Telsa recently released its first quarter 2017 financial results and told shareholders it will start “pilot manufacturing” the first tiles that will be utilized on their new solar roofs by the end of this summer.
The company told shareholders it is partnering with Panasonic, which will provide capital and operational support to manufacture photovoltaic (PV) cells. Telsa said this will allow high volume integrated tile and PV cell production.
Most of the production is expected to be at the Gigafactory 2 in Buffalo, New York. That is where Panasonic is currently investing $250 million in manufacturing PV cells for both Tesla’s solar roof tiles and an exclusive solar panel.

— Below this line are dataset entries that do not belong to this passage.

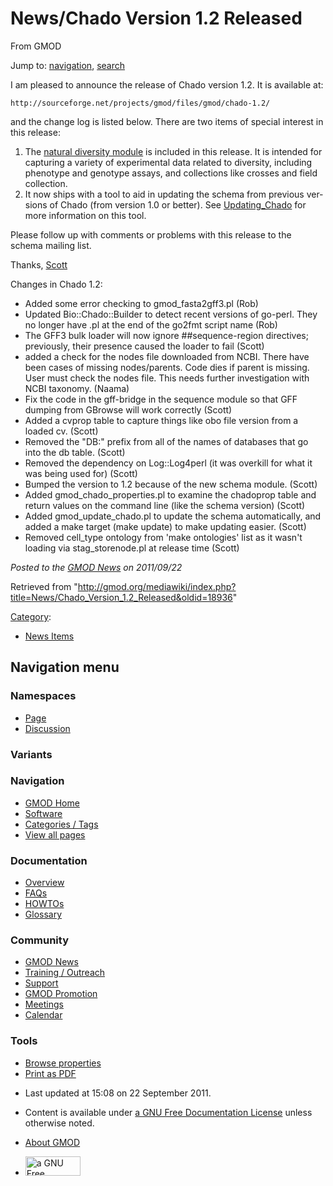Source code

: <div id="mw-page-base" class="noprint">

</div>

<div id="mw-head-base" class="noprint">

</div>

<div id="content" class="mw-body" role="main">

<span id="top"></span>

<div id="mw-js-message" style="display:none;">

</div>



# <span dir="auto">News/Chado Version 1.2 Released</span>

<div id="bodyContent">

<div id="siteSub">

From GMOD

</div>

<div id="contentSub">

</div>

<div id="jump-to-nav" class="mw-jump">

Jump to: [navigation](#mw-navigation), [search](#p-search)

</div>

<div id="mw-content-text" class="mw-content-ltr" lang="en" dir="ltr">

I am pleased to announce the release of Chado version 1.2. It is
available at:

    http://sourceforge.net/projects/gmod/files/gmod/chado-1.2/

and the change log is listed below. There are two items of special
interest in this release:

1.  The [natural diversity
    module](../Chado_Natural_Diversity_Module.1 "Chado Natural Diversity Module")
    is included in this release. It is intended for capturing a variety
    of experimental data related to diversity, including phenotype and
    genotype assays, and collections like crosses and field collection.
2.  It now ships with a tool to aid in updating the schema from previous
    versions of Chado (from version 1.0 or better). See
    [Updating_Chado](../Updating_Chado "Updating Chado") for more
    information on this tool.

Please follow up with comments or problems with this release to the
schema mailing list.

Thanks, [Scott](../User:Scott "User:Scott")

Changes in Chado 1.2:

- Added some error checking to gmod_fasta2gff3.pl (Rob)
- Updated Bio::Chado::Builder to detect recent versions of go-perl. They
  no longer have .pl at the end of the go2fmt script name (Rob)
- The GFF3 bulk loader will now ignore \##sequence-region directives;
  previously, their presence caused the loader to fail (Scott)
- added a check for the nodes file downloaded from NCBI. There have been
  cases of missing nodes/parents. Code dies if parent is missing. User
  must check the nodes file. This needs further investigation with NCBI
  taxonomy. (Naama)
- Fix the code in the gff-bridge in the sequence module so that GFF
  dumping from GBrowse will work correctly (Scott)
- Added a cvprop table to capture things like obo file version from a
  loaded cv. (Scott)
- Removed the "DB:" prefix from all of the names of databases that go
  into the db table. (Scott)
- Removed the dependency on Log::Log4perl (it was overkill for what it
  was being used for) (Scott)
- Bumped the version to 1.2 because of the new schema module. (Scott)
- Added gmod_chado_properties.pl to examine the chadoprop table and
  return values on the command line (like the schema version) (Scott)
- Added gmod_update_chado.pl to update the schema automatically, and
  added a make target (make update) to make updating easier. (Scott)
- Removed cell_type ontology from 'make ontologies' list as it wasn't
  loading via stag_storenode.pl at release time (Scott)

  

<div class="newsfooter">

*Posted to the [GMOD News](../GMOD_News "GMOD News") on 2011/09/22*

</div>

</div>

<div class="printfooter">

Retrieved from
"<http://gmod.org/mediawiki/index.php?title=News/Chado_Version_1.2_Released&oldid=18936>"

</div>

<div id="catlinks" class="catlinks">

<div id="mw-normal-catlinks" class="mw-normal-catlinks">

[Category](../Special:Categories "Special:Categories"):

- [News Items](../Category:News_Items "Category:News Items")

</div>

</div>

<div class="visualClear">

</div>

</div>

</div>

<div id="mw-navigation">

## Navigation menu

<div id="mw-head">



<div id="left-navigation">

<div id="p-namespaces" class="vectorTabs" role="navigation"
aria-labelledby="p-namespaces-label">

### Namespaces

- <span id="ca-nstab-main"><a href="Chado_Version_1.2_Released" accesskey="c"
  title="View the content page [c]">Page</a></span>
- <span id="ca-talk"><a
  href="http://gmod.org/mediawiki/index.php?title=Talk:News/Chado_Version_1.2_Released&amp;action=edit&amp;redlink=1"
  accesskey="t"
  title="Discussion about the content page [t]">Discussion</a></span>

</div>

<div id="p-variants" class="vectorMenu emptyPortlet" role="navigation"
aria-labelledby="p-variants-label">

### 

### Variants[](#)

<div class="menu">

</div>

</div>

</div>

<div id="right-navigation">





</div>



</div>

</div>

</div>

<div id="mw-panel">

<div id="p-logo" role="banner">

<a href="../Main_Page"
style="background-image: url(../../images/GMOD-cogs.png);"
title="Visit the main page"></a>

</div>

<div id="p-Navigation" class="portal" role="navigation"
aria-labelledby="p-Navigation-label">

### Navigation

<div class="body">

- <span id="n-GMOD-Home">[GMOD Home](../Main_Page)</span>
- <span id="n-Software">[Software](../GMOD_Components)</span>
- <span id="n-Categories-.2F-Tags">[Categories /
  Tags](../Categories)</span>
- <span id="n-View-all-pages">[View all
  pages](../Special:AllPages)</span>

</div>

</div>

<div id="p-Documentation" class="portal" role="navigation"
aria-labelledby="p-Documentation-label">

### Documentation

<div class="body">

- <span id="n-Overview">[Overview](../Overview)</span>
- <span id="n-FAQs">[FAQs](../Category:FAQ)</span>
- <span id="n-HOWTOs">[HOWTOs](../Category:HOWTO)</span>
- <span id="n-Glossary">[Glossary](../Glossary)</span>

</div>

</div>

<div id="p-Community" class="portal" role="navigation"
aria-labelledby="p-Community-label">

### Community

<div class="body">

- <span id="n-GMOD-News">[GMOD News](../GMOD_News)</span>
- <span id="n-Training-.2F-Outreach">[Training /
  Outreach](../Training_and_Outreach)</span>
- <span id="n-Support">[Support](../Support)</span>
- <span id="n-GMOD-Promotion">[GMOD Promotion](../GMOD_Promotion)</span>
- <span id="n-Meetings">[Meetings](../Meetings)</span>
- <span id="n-Calendar">[Calendar](../Calendar)</span>

</div>

</div>

<div id="p-tb" class="portal" role="navigation"
aria-labelledby="p-tb-label">

### Tools

<div class="body">


- <span id="t-smwbrowselink"><a href="../Special:Browse/News-2FChado_Version_1.2_Released"
  rel="smw-browse">Browse properties</a></span>
- <span id="t-pdf">[Print as
  PDF](http://gmod.org/mediawiki/index.php?title=Special:PdfPrint&page=News/Chado_Version_1.2_Released)</span>

</div>

</div>

</div>

</div>

<div id="footer" role="contentinfo">

- <span id="footer-info-lastmod">Last updated at 15:08 on 22 September
  2011.</span>
<!-- - <span id="footer-info-viewcount">6,914 page views.</span> -->
- <span id="footer-info-copyright">Content is available under
  <a href="http://www.gnu.org/licenses/fdl-1.3.html" class="external"
  rel="nofollow">a GNU Free Documentation License</a> unless otherwise
  noted.</span>

<!-- -->

- <span id="footer-places-about">[About
  GMOD](../GMOD:About "GMOD:About")</span>

<!-- -->

- <span id="footer-copyrightico">[<img src="http://www.gnu.org/graphics/gfdl-logo-small.png" width="88"
  height="31" alt="a GNU Free Documentation License" />](http://www.gnu.org/licenses/fdl-1.3.html)</span>


<div style="clear:both">

</div>

</div>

Telsa also plans expansion of its retail and service network which is being expanded for the upcoming launch of its electric car the Model 3. But it will also be using the network to sell its solar products. They told shareholders that they plan to staff over 70 stores both in the United States and abroad.
There are relatively few technical details available for Tesla’s solar roof shingles. Tesla has not revealed how efficiently the panels will generate power, what kind of warranty the company will offer, or how they will be installed.

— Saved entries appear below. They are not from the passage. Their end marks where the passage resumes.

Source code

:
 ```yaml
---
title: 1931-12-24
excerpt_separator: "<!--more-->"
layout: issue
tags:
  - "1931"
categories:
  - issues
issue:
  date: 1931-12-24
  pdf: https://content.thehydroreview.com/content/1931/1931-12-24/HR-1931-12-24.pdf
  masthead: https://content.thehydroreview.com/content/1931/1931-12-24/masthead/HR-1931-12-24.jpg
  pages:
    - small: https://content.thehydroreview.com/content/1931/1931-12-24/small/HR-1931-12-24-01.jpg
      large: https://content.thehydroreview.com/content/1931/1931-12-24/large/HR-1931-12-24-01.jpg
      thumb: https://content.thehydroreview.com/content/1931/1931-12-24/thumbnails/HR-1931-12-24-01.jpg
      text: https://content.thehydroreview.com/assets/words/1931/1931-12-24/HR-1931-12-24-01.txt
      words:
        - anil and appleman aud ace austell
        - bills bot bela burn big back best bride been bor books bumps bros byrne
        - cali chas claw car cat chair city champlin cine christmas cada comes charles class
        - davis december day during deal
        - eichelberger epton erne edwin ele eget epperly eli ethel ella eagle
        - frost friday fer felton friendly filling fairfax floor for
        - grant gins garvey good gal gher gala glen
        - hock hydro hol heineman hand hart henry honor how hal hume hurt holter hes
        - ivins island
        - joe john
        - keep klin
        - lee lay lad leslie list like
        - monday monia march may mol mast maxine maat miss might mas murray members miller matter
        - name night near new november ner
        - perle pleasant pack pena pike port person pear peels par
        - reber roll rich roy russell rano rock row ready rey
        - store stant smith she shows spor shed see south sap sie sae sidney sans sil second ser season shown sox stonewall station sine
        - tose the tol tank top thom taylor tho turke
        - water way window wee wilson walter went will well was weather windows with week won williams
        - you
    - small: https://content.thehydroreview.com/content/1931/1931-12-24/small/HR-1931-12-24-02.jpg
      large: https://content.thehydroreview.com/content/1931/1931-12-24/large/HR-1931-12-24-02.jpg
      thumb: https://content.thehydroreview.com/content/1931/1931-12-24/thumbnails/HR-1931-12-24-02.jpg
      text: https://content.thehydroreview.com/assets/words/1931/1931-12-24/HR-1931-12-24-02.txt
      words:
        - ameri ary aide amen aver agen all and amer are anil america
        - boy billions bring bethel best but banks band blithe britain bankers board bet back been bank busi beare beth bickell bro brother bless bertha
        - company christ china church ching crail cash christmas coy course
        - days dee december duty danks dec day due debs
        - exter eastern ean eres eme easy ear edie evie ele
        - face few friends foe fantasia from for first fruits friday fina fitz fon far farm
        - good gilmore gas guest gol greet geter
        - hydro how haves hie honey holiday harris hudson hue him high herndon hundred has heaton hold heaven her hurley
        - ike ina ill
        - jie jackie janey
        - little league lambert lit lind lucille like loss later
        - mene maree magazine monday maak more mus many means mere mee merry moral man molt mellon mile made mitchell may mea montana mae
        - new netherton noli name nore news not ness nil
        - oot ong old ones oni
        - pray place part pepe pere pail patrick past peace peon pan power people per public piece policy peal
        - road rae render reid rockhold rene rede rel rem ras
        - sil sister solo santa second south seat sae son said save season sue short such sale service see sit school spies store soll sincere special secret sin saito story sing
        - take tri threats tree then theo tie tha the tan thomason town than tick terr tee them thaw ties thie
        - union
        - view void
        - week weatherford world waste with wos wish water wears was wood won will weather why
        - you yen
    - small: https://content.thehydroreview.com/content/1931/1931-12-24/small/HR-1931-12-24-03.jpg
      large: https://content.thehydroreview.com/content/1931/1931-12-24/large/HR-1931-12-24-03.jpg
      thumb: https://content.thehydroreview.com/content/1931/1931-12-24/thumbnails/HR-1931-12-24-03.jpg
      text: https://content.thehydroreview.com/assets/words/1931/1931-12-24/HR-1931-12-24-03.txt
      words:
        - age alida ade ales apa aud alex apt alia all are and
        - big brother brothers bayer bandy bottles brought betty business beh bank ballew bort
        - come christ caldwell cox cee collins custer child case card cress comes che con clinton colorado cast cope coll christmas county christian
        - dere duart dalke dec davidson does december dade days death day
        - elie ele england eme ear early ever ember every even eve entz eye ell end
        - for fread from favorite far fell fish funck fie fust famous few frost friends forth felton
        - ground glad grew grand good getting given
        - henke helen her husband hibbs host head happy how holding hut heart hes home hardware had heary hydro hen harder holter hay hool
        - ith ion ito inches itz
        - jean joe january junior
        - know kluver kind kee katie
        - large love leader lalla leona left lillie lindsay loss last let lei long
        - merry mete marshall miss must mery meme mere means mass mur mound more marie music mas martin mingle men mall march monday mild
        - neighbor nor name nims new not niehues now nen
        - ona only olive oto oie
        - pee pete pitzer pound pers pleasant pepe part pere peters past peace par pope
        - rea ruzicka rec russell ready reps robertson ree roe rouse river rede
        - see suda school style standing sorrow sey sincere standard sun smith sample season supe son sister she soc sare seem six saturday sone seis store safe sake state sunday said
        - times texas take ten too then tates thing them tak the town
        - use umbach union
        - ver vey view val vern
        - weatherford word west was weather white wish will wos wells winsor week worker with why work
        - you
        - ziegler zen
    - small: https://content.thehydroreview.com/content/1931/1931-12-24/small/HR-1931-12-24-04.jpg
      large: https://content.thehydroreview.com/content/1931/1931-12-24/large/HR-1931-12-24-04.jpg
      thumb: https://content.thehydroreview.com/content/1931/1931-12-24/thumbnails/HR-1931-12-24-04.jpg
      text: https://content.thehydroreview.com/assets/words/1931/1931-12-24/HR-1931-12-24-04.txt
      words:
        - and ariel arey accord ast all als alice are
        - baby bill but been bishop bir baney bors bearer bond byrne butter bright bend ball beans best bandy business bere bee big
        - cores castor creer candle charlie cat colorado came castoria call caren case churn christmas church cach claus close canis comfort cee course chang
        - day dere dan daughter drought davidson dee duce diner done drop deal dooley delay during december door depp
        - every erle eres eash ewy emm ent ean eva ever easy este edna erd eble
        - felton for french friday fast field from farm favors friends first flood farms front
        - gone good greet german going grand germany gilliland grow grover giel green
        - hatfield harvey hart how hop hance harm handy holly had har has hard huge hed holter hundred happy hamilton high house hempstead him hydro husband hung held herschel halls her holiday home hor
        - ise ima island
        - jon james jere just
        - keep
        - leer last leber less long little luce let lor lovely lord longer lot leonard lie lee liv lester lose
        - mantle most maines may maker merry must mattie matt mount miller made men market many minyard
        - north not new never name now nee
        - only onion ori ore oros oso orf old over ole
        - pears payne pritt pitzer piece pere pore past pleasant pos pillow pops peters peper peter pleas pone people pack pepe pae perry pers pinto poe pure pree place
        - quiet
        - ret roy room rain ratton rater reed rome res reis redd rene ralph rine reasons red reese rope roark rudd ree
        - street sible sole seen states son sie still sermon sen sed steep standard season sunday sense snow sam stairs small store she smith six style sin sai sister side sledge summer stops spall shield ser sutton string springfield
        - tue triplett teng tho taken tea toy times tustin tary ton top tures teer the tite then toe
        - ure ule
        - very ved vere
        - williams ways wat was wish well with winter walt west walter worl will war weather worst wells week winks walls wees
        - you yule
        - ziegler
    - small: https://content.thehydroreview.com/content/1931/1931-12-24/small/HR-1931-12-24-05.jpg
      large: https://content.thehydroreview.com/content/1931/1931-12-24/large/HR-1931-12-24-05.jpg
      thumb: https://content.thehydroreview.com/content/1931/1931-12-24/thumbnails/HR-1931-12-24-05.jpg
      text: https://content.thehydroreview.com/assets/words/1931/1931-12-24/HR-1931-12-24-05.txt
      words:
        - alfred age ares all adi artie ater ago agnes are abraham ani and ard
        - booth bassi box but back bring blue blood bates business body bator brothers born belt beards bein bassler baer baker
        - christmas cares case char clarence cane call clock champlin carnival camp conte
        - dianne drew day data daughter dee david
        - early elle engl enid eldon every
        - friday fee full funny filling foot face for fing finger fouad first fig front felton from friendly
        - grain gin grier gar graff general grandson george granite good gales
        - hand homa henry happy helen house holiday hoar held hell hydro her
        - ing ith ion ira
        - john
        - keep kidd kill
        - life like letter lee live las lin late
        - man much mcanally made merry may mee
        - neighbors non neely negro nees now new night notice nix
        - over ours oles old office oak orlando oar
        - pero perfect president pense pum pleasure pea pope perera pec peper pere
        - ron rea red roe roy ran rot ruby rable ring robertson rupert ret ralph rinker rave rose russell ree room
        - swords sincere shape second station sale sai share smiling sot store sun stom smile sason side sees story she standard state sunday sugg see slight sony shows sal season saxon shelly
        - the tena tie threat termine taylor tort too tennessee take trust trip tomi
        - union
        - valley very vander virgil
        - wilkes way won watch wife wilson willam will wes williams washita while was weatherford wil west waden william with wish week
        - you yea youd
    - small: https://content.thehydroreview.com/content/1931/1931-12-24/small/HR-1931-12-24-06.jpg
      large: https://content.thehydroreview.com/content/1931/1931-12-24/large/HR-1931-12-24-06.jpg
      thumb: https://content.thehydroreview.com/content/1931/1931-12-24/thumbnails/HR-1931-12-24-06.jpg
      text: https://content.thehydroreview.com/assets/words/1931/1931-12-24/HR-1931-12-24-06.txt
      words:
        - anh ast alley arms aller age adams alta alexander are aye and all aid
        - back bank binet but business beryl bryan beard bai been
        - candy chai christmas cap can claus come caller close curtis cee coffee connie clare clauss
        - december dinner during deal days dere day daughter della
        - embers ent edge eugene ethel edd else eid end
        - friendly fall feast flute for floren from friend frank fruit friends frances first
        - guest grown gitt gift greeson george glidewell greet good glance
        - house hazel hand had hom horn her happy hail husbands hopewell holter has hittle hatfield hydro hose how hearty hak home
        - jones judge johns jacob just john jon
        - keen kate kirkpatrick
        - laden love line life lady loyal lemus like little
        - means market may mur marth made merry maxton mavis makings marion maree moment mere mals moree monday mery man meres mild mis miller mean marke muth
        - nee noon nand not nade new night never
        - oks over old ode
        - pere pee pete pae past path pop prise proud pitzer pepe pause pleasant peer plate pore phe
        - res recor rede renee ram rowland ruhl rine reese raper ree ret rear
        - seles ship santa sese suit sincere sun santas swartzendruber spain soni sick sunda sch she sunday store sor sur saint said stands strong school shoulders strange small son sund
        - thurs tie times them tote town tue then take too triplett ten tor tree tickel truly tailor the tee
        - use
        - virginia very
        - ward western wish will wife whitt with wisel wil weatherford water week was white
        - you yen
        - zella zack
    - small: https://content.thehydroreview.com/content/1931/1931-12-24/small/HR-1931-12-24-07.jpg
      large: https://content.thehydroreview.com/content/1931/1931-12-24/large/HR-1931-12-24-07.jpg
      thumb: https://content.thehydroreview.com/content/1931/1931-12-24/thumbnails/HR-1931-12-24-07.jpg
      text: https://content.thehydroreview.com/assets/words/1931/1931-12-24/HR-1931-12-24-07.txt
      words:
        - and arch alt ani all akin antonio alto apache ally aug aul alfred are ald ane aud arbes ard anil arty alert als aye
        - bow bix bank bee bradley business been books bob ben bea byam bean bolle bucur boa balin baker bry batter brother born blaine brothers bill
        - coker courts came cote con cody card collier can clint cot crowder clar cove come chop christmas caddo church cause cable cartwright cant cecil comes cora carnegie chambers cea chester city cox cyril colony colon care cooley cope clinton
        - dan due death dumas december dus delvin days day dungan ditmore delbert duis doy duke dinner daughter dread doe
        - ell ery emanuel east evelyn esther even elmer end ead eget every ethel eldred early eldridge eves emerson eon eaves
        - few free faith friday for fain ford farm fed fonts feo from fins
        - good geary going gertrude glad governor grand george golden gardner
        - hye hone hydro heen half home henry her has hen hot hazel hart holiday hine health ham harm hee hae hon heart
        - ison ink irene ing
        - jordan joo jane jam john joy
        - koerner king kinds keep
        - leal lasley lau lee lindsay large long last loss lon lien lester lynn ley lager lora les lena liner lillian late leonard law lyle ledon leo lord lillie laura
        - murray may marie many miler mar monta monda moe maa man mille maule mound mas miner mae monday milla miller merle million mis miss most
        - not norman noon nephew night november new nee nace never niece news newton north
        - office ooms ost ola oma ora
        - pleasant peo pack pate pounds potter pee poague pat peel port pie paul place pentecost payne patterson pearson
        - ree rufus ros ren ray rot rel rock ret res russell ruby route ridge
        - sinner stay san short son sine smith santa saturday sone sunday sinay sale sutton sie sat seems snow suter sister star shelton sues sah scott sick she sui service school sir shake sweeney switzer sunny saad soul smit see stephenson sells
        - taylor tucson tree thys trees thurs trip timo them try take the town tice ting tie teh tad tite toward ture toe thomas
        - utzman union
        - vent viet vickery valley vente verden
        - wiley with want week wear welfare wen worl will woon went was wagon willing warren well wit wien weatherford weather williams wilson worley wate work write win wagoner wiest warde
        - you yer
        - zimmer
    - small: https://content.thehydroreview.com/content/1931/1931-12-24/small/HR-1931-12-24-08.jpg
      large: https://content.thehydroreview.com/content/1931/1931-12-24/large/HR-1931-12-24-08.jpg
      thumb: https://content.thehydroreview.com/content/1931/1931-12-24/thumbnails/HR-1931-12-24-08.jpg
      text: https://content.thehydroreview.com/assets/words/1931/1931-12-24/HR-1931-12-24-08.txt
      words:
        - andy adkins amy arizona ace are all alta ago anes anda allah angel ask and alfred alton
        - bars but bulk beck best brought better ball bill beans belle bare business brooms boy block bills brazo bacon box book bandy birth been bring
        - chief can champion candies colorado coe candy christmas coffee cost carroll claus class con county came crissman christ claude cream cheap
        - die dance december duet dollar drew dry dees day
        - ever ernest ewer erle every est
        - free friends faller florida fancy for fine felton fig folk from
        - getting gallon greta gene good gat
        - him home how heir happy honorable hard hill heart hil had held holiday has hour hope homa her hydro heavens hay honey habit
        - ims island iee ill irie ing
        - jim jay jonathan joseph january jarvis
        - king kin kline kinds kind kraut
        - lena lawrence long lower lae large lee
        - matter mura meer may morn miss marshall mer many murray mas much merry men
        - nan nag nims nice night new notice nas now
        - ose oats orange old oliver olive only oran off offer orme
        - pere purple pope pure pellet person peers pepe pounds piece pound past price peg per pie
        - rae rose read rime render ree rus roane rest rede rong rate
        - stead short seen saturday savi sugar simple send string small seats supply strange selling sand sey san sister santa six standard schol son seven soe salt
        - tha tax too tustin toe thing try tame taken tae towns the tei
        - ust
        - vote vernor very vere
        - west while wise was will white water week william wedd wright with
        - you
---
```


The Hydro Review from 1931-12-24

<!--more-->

Tesla hasn’t provided any information about durability or stress tests – standard information that is publicly available from most solar panel manufacturers. The solar cell embedded in Tesla roof tiles isn’t visible from the street, unlike a traditional solar panel.
Tesla also hasn’t released any official pricing information for their solar roof tiles. However, their own website states that the solar roof tiles will have a lower cost than a traditional roof when combined with projected utility bill savings.
Multiple journalists have attempted to come up with price estimates based on Tesla’s guidance, and they’ve all come to the same conclusion: the Tesla solar roof, like most of Tesla’s other products, will be a high-end purchase that comes with a premium price tag.